▸ **Exercise prompt**
Rewrite the rows starting at the line that contains "name author: Torr. & A. Gray" and ending at the line that contains "locality: Between Owinza", with every "collector number" changed to "field number" and nothing else altered.
--- Start of Listed records ---
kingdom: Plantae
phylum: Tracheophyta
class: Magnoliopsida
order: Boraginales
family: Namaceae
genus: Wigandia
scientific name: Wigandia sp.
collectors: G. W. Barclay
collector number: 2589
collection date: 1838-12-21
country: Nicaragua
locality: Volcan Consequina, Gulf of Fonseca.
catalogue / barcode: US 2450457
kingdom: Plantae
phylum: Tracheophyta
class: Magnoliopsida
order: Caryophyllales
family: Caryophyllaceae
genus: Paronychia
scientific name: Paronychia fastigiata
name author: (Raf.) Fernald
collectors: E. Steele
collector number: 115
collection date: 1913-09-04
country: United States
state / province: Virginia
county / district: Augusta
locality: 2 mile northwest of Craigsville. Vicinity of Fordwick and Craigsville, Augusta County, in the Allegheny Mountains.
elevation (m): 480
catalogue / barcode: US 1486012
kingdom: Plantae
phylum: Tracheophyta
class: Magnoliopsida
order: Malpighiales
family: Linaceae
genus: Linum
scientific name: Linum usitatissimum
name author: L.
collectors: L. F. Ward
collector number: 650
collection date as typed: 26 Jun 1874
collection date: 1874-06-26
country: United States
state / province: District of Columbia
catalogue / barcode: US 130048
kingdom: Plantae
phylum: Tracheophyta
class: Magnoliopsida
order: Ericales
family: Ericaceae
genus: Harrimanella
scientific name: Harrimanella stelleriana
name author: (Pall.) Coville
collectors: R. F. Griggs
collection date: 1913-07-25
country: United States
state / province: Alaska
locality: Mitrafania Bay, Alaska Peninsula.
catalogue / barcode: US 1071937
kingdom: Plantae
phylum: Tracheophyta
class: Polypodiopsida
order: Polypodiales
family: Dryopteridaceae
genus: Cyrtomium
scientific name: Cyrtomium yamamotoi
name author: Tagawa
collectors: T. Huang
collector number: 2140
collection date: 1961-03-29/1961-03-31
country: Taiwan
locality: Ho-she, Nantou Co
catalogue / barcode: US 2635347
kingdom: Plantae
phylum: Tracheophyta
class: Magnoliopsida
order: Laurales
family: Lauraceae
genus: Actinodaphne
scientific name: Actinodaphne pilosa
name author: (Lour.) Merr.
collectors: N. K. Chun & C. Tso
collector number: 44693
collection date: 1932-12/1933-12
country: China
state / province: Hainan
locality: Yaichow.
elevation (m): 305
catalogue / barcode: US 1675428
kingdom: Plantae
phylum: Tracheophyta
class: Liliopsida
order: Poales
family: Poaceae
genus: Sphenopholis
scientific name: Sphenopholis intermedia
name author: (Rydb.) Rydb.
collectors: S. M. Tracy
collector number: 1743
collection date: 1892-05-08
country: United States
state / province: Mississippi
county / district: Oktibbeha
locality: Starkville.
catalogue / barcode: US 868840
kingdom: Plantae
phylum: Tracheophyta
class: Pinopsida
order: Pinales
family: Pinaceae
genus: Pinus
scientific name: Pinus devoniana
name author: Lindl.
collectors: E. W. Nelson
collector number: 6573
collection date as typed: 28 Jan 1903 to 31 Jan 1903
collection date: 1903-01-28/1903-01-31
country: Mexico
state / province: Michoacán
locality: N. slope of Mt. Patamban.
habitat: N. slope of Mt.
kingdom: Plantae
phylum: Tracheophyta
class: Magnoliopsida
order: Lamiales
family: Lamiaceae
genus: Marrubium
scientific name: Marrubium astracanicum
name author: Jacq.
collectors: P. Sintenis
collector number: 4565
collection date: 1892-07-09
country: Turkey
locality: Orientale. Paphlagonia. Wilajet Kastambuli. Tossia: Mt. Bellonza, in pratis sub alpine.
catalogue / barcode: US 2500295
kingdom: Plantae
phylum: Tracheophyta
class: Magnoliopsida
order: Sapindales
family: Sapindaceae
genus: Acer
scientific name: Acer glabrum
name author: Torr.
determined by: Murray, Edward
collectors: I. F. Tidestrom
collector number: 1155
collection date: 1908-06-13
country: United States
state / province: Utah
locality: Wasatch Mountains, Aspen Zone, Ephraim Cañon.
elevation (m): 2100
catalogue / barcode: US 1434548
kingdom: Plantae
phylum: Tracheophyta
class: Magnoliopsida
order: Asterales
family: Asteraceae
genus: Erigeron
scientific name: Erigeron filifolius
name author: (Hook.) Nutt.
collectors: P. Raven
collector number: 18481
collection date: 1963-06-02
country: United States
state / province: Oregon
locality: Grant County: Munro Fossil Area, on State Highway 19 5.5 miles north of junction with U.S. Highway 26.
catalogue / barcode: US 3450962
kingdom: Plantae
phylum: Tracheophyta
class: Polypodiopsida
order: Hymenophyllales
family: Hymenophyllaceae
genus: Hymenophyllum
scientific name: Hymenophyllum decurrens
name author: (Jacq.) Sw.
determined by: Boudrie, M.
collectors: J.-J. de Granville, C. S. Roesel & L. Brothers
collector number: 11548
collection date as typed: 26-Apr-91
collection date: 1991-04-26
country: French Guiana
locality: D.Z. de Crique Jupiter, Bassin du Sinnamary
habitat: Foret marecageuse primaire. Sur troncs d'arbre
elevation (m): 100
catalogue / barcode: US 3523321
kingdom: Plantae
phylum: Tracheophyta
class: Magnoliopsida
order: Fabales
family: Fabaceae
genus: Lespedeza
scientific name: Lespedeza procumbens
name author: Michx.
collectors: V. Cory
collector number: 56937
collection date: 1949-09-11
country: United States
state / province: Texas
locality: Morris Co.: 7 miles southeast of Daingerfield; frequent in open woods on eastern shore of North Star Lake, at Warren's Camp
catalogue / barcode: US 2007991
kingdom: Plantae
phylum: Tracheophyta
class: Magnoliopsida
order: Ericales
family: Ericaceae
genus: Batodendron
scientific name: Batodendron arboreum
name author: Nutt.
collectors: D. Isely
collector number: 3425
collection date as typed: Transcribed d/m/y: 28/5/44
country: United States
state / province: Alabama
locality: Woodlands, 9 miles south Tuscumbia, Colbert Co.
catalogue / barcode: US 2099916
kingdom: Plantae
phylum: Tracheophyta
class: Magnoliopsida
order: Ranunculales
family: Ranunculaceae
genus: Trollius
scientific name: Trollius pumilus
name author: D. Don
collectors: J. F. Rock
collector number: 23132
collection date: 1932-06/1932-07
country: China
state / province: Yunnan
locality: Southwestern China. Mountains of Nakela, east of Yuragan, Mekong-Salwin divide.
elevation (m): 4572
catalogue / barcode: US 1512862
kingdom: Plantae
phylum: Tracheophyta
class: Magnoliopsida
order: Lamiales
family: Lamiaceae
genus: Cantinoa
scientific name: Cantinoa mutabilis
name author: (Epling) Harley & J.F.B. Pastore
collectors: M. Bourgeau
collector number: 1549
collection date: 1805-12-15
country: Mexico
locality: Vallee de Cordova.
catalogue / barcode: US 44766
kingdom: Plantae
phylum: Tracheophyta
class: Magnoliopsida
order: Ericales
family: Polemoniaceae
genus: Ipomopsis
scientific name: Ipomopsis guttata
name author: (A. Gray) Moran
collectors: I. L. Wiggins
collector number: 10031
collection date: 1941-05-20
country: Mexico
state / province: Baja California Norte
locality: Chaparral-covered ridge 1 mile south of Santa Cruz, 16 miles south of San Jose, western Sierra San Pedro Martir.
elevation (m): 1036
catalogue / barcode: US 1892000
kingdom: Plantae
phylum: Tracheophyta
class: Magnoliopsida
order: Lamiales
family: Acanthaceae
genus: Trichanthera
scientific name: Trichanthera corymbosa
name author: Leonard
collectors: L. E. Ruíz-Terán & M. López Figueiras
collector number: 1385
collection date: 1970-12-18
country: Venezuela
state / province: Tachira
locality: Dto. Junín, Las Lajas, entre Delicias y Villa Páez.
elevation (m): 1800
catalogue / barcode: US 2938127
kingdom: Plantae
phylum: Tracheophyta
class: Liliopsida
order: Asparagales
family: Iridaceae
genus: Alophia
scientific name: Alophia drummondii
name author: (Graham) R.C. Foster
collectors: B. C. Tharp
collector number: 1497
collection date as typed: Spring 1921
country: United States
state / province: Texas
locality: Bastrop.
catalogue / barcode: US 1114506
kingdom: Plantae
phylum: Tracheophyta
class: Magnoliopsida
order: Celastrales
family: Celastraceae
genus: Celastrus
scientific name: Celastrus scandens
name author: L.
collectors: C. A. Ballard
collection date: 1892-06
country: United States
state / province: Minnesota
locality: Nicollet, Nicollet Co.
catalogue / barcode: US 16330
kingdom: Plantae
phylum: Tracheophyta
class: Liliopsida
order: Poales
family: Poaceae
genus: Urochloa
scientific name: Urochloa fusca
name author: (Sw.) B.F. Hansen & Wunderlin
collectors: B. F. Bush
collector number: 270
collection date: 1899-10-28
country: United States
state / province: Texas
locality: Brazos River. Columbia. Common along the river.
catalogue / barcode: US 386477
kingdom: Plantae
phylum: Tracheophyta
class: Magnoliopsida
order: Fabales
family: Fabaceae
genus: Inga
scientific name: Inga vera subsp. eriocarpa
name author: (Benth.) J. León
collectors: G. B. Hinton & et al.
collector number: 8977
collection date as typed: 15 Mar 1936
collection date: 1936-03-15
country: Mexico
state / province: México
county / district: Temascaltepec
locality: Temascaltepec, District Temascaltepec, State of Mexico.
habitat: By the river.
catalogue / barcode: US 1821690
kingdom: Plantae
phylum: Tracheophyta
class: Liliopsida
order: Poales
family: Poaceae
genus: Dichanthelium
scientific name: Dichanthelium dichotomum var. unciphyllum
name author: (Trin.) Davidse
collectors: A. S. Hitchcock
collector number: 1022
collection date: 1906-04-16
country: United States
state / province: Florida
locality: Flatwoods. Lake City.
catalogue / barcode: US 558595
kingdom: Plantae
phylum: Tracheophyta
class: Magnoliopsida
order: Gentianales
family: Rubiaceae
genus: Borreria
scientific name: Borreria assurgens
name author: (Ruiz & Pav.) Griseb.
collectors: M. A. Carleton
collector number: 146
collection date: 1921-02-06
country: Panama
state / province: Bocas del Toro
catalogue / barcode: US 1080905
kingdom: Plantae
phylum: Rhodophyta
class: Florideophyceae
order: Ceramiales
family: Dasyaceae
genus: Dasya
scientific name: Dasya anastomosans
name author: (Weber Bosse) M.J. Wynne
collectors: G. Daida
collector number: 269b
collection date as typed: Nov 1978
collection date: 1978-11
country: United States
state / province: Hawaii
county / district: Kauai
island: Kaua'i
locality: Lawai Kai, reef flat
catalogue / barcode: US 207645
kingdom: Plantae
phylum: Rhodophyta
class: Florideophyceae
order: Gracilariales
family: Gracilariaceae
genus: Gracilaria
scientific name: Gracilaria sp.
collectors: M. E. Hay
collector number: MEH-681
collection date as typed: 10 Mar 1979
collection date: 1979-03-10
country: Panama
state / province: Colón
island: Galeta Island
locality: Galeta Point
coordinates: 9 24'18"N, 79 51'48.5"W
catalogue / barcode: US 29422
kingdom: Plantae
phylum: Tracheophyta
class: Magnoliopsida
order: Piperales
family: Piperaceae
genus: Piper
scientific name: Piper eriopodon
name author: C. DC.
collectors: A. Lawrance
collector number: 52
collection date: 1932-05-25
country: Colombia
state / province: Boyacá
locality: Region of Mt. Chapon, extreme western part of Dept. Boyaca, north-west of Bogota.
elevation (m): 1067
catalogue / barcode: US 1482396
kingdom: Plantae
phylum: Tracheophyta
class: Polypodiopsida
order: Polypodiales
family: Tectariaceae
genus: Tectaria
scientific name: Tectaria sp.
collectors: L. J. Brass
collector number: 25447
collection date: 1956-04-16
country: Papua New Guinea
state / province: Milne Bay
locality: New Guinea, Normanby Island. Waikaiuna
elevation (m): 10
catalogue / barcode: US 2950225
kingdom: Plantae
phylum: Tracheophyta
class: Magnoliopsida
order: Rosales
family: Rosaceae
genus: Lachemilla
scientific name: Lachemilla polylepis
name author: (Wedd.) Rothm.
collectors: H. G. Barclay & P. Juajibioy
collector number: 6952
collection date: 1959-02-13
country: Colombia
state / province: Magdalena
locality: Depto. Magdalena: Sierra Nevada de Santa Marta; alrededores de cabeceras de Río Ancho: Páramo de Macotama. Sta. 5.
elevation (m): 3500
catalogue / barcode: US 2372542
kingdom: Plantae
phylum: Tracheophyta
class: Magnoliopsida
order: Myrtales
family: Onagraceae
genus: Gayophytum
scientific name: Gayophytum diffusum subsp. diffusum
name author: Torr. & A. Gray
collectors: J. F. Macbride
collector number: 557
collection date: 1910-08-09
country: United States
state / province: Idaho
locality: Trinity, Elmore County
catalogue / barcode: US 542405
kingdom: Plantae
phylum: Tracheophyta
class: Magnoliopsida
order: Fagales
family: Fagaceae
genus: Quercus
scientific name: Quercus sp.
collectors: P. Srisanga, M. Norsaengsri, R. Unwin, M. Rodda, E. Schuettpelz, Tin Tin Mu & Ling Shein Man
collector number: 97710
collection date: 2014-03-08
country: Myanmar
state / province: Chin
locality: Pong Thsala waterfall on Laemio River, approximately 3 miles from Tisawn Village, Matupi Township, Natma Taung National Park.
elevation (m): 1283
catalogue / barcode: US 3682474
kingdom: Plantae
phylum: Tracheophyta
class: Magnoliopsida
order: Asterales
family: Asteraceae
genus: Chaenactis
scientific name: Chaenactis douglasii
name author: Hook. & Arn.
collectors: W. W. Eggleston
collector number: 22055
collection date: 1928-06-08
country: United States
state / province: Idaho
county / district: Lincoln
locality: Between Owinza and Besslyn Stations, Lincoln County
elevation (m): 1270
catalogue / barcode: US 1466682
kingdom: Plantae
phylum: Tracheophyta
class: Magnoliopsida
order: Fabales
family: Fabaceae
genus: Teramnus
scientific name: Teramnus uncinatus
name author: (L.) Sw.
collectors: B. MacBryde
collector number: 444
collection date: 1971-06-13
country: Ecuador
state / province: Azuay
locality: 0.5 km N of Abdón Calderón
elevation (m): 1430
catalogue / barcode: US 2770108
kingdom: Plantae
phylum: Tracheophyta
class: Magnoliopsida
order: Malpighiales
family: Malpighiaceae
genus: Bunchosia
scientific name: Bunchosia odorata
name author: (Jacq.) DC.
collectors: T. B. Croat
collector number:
--- End of Listed records ---
▸ **Reply to the exercise**
name author: Torr. & A. Gray
collectors: J. F. Macbride
field number: 557
collection date: 1910-08-09
country: United States
state / province: Idaho
locality: Trinity, Elmore County
catalogue / barcode: US 542405
kingdom: Plantae
phylum: Tracheophyta
class: Magnoliopsida
order: Fagales
family: Fagaceae
genus: Quercus
scientific name: Quercus sp.
collectors: P. Srisanga, M. Norsaengsri, R. Unwin, M. Rodda, E. Schuettpelz, Tin Tin Mu & Ling Shein Man
field number: 97710
collection date: 2014-03-08
country: Myanmar
state / province: Chin
locality: Pong Thsala waterfall on Laemio River, approximately 3 miles from Tisawn Village, Matupi Township, Natma Taung National Park.
elevation (m): 1283
catalogue / barcode: US 3682474
kingdom: Plantae
phylum: Tracheophyta
class: Magnoliopsida
order: Asterales
family: Asteraceae
genus: Chaenactis
scientific name: Chaenactis douglasii
name author: Hook. & Arn.
collectors: W. W. Eggleston
field number: 22055
collection date: 1928-06-08
country: United States
state / province: Idaho
county / district: Lincoln
locality: Between Owinza and Besslyn Stations, Lincoln County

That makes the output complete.